(Data entries)
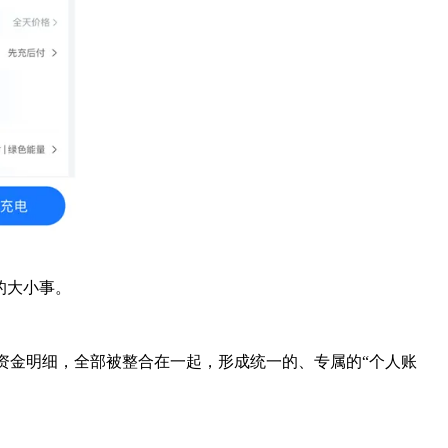
的大小事。
的资金明细，全部被整合在一起，形成统一的、专属的“个人账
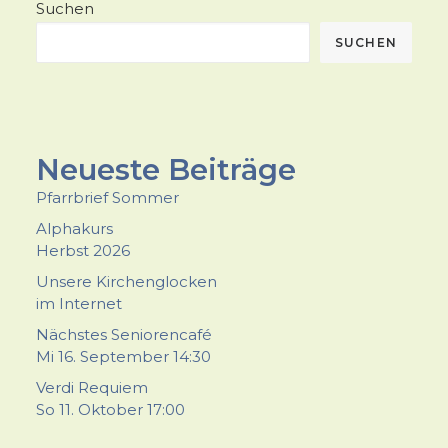
Suchen
SUCHEN
Neueste Beiträge
Pfarrbrief Sommer
Alphakurs
Herbst 2026
Unsere Kirchenglocken
im Internet
Nächstes Seniorencafé
Mi 16. September 14:30
Verdi Requiem
So 11. Oktober 17:00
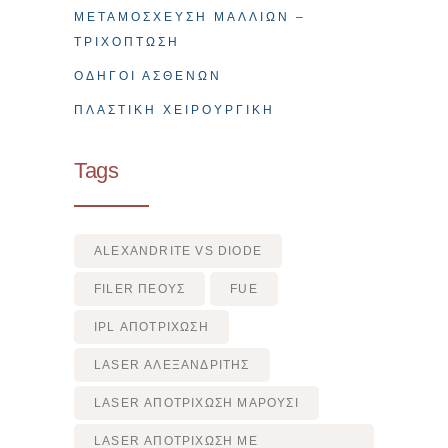
ΜΕΤΑΜΌΣΧΕΥΣΗ ΜΑΛΛΙΏΝ –
ΤΡΙΧΌΠΤΩΣΗ
ΟΔΗΓΟΊ ΑΣΘΕΝΏΝ
ΠΛΑΣΤΙΚΉ ΧΕΙΡΟΥΡΓΙΚΉ
Tags
ALEXANDRITE VS DIODE
FILER ΠΈΟΥΣ
FUE
IPL ΑΠΟΤΡΙΧΩΣΗ
LASER ΑΛΕΞΑΝΔΡΙΤΗΣ
LASER ΑΠΟΤΡΙΧΩΣΗ ΜΑΡΟΥΣΙ
LASER ΑΠΟΤΡΙΧΩΣΗ ΜΕ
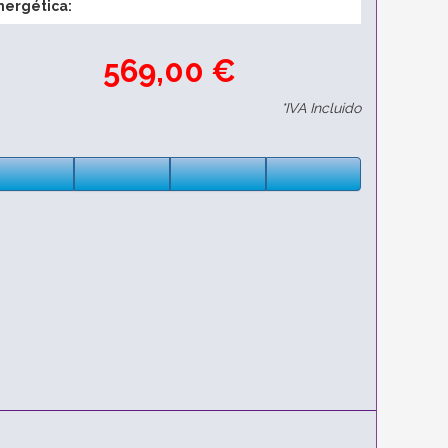
nergética:
569,00 €
*IVA Incluido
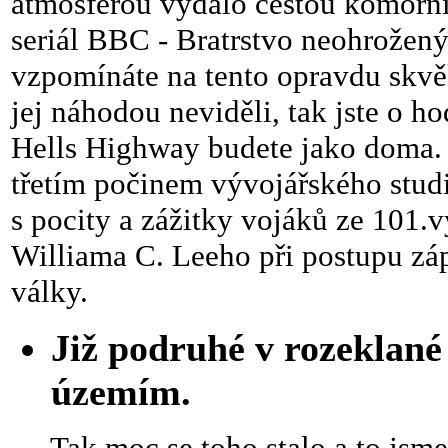
atmosférou vydalo cestou komorníh
seriál BBC - Bratrstvo neohrožených
vzpomínáte na tento opravdu skvěl
jej náhodou neviděli, tak jste o ho
Hells Highway budete jako doma. 
třetím počinem vývojářského stud
s pocity a zážitky vojáků ze 101.
Williama C. Leeho při postupu záp
války.
Již podruhé v rozeklan
územím.
Tak moc se toho stalo a to jsme 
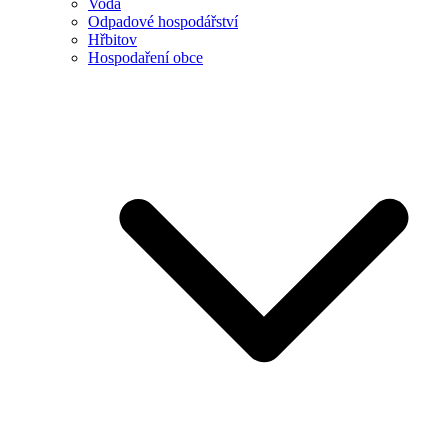
Voda
Odpadové hospodářství
Hřbitov
Hospodaření obce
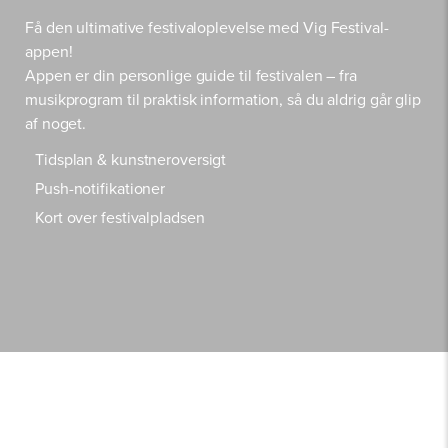
Få den ultimative festivaloplevelse med Vig Festival-
appen!
Appen er din personlige guide til festivalen – fra
musikprogram til praktisk information, så du aldrig går glip
af noget.
Tidsplan & kunstneroversigt
Push-notifikationer
Kort over festivalpladsen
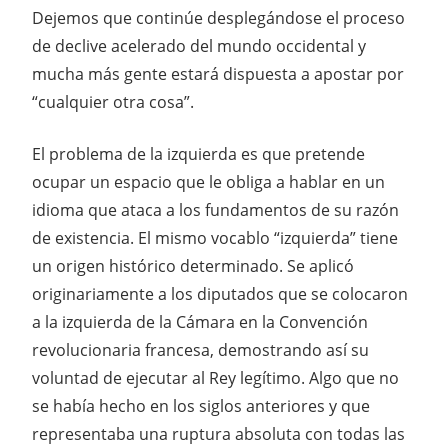
Dejemos que continúe desplegándose el proceso
de declive acelerado del mundo occidental y
mucha más gente estará dispuesta a apostar por
“cualquier otra cosa”.
El problema de la izquierda es que pretende
ocupar un espacio que le obliga a hablar en un
idioma que ataca a los fundamentos de su razón
de existencia. El mismo vocablo “izquierda” tiene
un origen histórico determinado. Se aplicó
originariamente a los diputados que se colocaron
a la izquierda de la Cámara en la Convención
revolucionaria francesa, demostrando así su
voluntad de ejecutar al Rey legítimo. Algo que no
se había hecho en los siglos anteriores y que
representaba una ruptura absoluta con todas las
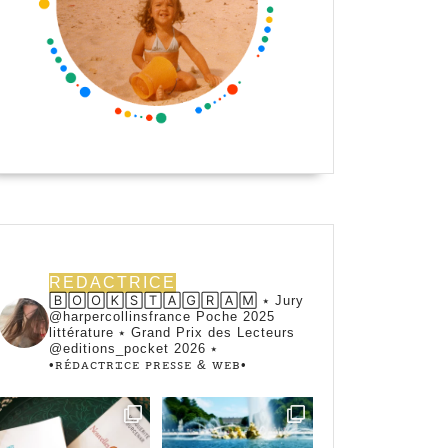
REDACTRICE
🄱🄾🄾🄺🅂🅃🄰🄶🅁🄰🄼 ⭑ Jury
@harpercollinsfrance Poche 2025
littérature ⭑ Grand Prix des Lecteurs
@editions_pocket 2026 ⭑
•ꭱꭼ́ꭰꭺꮯꭲꭱꮖꮯꭼ ꮲꭱꭼꮪꮪꭼ & ꮃꭼᏼ•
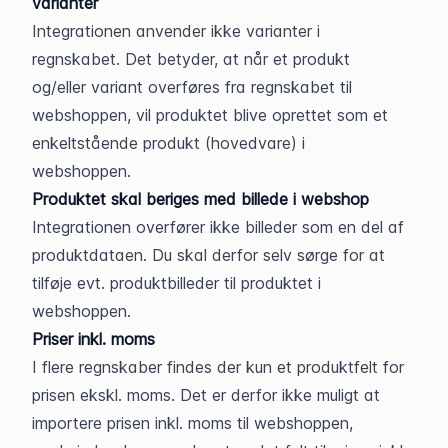
varianter
Integrationen anvender ikke varianter i 
regnskabet. Det betyder, at når et produkt 
og/eller variant overføres fra regnskabet til 
webshoppen, vil produktet blive oprettet som et 
enkeltstående produkt (hovedvare) i 
webshoppen.
Produktet skal beriges med billede i webshop
Integrationen overfører ikke billeder som en del af 
produktdataen. Du skal derfor selv sørge for at 
tilføje evt. produktbilleder til produktet i 
webshoppen.
Priser inkl. moms
I flere regnskaber findes der kun et produktfelt for 
prisen ekskl. moms. Det er derfor ikke muligt at 
importere prisen inkl. moms til webshoppen, 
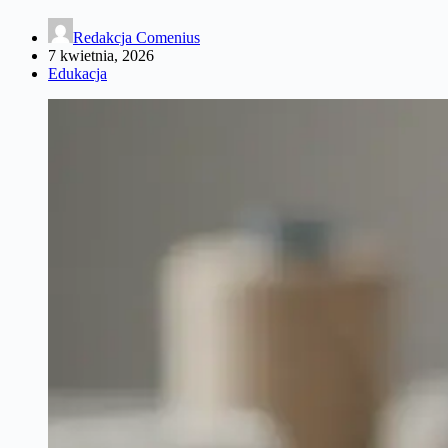
Redakcja Comenius
7 kwietnia, 2026
Edukacja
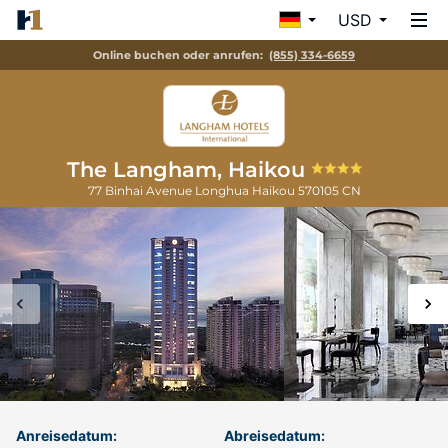
USD
Online buchen oder anrufen:
(855) 334-6659
The Langham, Haikou
77 Binhai Avenue Longhua
Haikou
570105
CN
Anreisedatum:
Abreisedatum:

[Task] Write out the lines character for character, starting with the line that contains "Redakcja Comenius" and continuing through the last line of the records. Omit the pictures.

[Answer to the problem]
Redakcja Comenius
7 kwietnia, 2026
Edukacja
USD
Online buchen oder anrufen:
(855) 334-6659
The Langham, Haikou
77 Binhai Avenue Longhua
Haikou
570105
CN
Anreisedatum:
Abreisedatum:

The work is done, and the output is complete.